На рассвете — пробуждение, резкое, толчком, и ошеломление — оттого, что я спал, оттого, что я жив. Волк пощадил меня. Пощадил. Я выхожу из палатки под ослепительное солнце — обещание весны, от которого режет глаза. Глаза борются, фильтруют палящий свет. Зверский голод скручивает мне живот. Я так голоден, что мог бы проглотить долину, со всеми ее деревьями, людьми, скотом, с камнями, которые хрустят на зубах, и листьями, которые прилипают к нёбу, вот все бы съел и не подавился, а запил бы рекой. Несколько шагов по снегу, который стонет и скрипит, и складывается гармошкой.
Я жив. И тут я увидел. Прямо у себя под носом — разгром. Не съесть мне ни долину, ни людей, ни зверей. Все, людоед, нахвастался. Есть больше вообще не придется.
Ящик, в котором хранилась моя провизия, выпотрошен и пуст. Ничего не осталось. Проведя семь месяцев в котловине, я, обломок зимнего кораблекрушения, я, несчастный мешок с костями, волосами и веревочками мышц, ни на миг не подумал укрыть в надежном месте еду — итальянскую копченую колбасу и сухофрукты. Я думал, что зверю нужен я.
Прав был Джио. В горах умирают от самомнения.
Голод подступил почти сразу. Смешно: я каждый день просто заставлял себя есть, я проклинал каждый кусок солонины, от которой губы горели, каждую сухофруктину, от который они потом слипались. И вдруг я только о них и мечтаю. Еще бы куснуть, хоть разочек попробовать.
В первый день я искал остатки еды, потом слепил изо льда и найденных крошек эскимо и сгрыз его. Волк хорошо поработал. Ничего не затоптал, ничего не оставил, разве что по недосмотру. Я прямо видел, как он лежит у себя в логове, осоловев от жратвы, невнятно славя своих безымянных богов.
На следующий день я ел снег. Закрыв глаза, добавлял ему вкус всевозможной экзотики: сорбета из манго, флердоранжа, еще каких-то фруктов, может быть маракуйи? Пожевал щепочку, — что за вкусная лакрица! Обман действовал несколько минут, потом желудок взбунтовался. Из меня извергся поток ледяной воды.
Сегодня — лишайник.

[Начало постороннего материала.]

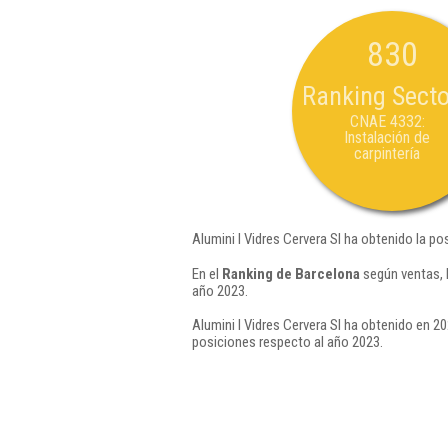
830
Ranking Secto
CNAE 4332:
Instalación de
carpintería
Alumini I Vidres Cervera Sl ha obtenido la po
En el
Ranking de Barcelona
según ventas, l
año 2023.
Alumini I Vidres Cervera Sl ha obtenido en 20
posiciones respecto al año 2023.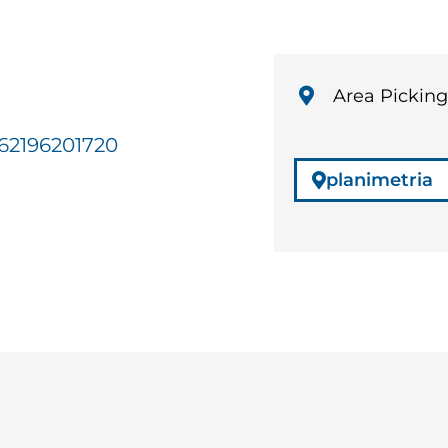
Area Picking
62196201720
planimetria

Я расчищаю каменные выступы, вцепляюсь в них зубами и пытаюсь что-то отгрызть, чтобы выжить. Но пока отдерешь хоть каплю лишайника, обломаешь все зубы, и я в конце концов сдаюсь. Голод стал болью, воткнутым в живот ножом. Но все это теперь не имеет значения. Сейчас у нас середина февраля 1955 года, и я, Станислас Анри Арменголь, родившийся в 1902 году в селении Тарб, сын Анри Мануэля Арменголя, прозванного Командором, и Марии Долорес Хименес, прозванной мамой, — я только что понял, что не умру от голода.

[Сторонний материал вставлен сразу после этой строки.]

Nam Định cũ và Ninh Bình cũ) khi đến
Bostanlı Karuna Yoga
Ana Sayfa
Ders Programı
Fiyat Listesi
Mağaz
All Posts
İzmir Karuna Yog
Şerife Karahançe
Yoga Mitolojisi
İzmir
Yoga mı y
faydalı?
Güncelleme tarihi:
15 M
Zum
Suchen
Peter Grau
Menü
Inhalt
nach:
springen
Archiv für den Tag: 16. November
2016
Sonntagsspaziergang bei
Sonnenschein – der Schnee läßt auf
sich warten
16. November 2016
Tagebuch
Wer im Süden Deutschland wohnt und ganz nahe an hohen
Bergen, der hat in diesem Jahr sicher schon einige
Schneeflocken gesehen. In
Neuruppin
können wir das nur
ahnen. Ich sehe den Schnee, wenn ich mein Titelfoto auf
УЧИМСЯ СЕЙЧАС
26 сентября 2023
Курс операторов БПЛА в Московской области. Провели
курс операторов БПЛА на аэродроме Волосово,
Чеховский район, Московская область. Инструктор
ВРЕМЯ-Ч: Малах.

Снег идет уже час. А ведь я так верил в весну, так звал ее. Мольбы мои отскакивали от металлического неба. И сходили вниз белым пухом и шквалами, пронзительными, как пиццикато. Я знаю, о чем они трубят, что возвещают, — вот и он, их повелитель, великий мистраль с могучим воем меди. В первую метель он стал трепать мою провисшую палатку, но не сумел ухватиться и в ярости унесся, обдумывая месть. На этот раз не помогла и легендарная предусмотрительность Джио. Ветер подцепил брезент изнутри, через дверь, которую я опрометчиво оставил открытой. Палатка вздулась, как пузырь, выдохнутый землей. Я был неподалеку. Я подбежал и успел схватить волочившуюся по снегу веревку. Она цапнула меня за пальцы, прямо сквозь варежки, мистраль тащил в одну сторону, я — в другую. Он яростно пропахал мной целину — брось конец, идиот! Я цеплялся изо всех сил, не обращая внимания на боль, удерживая взбесившийся полог, от которого зависела моя жизнь. А потом устал и сдался, и покорился ветру. Разжал опухшие и окровавленные пальцы.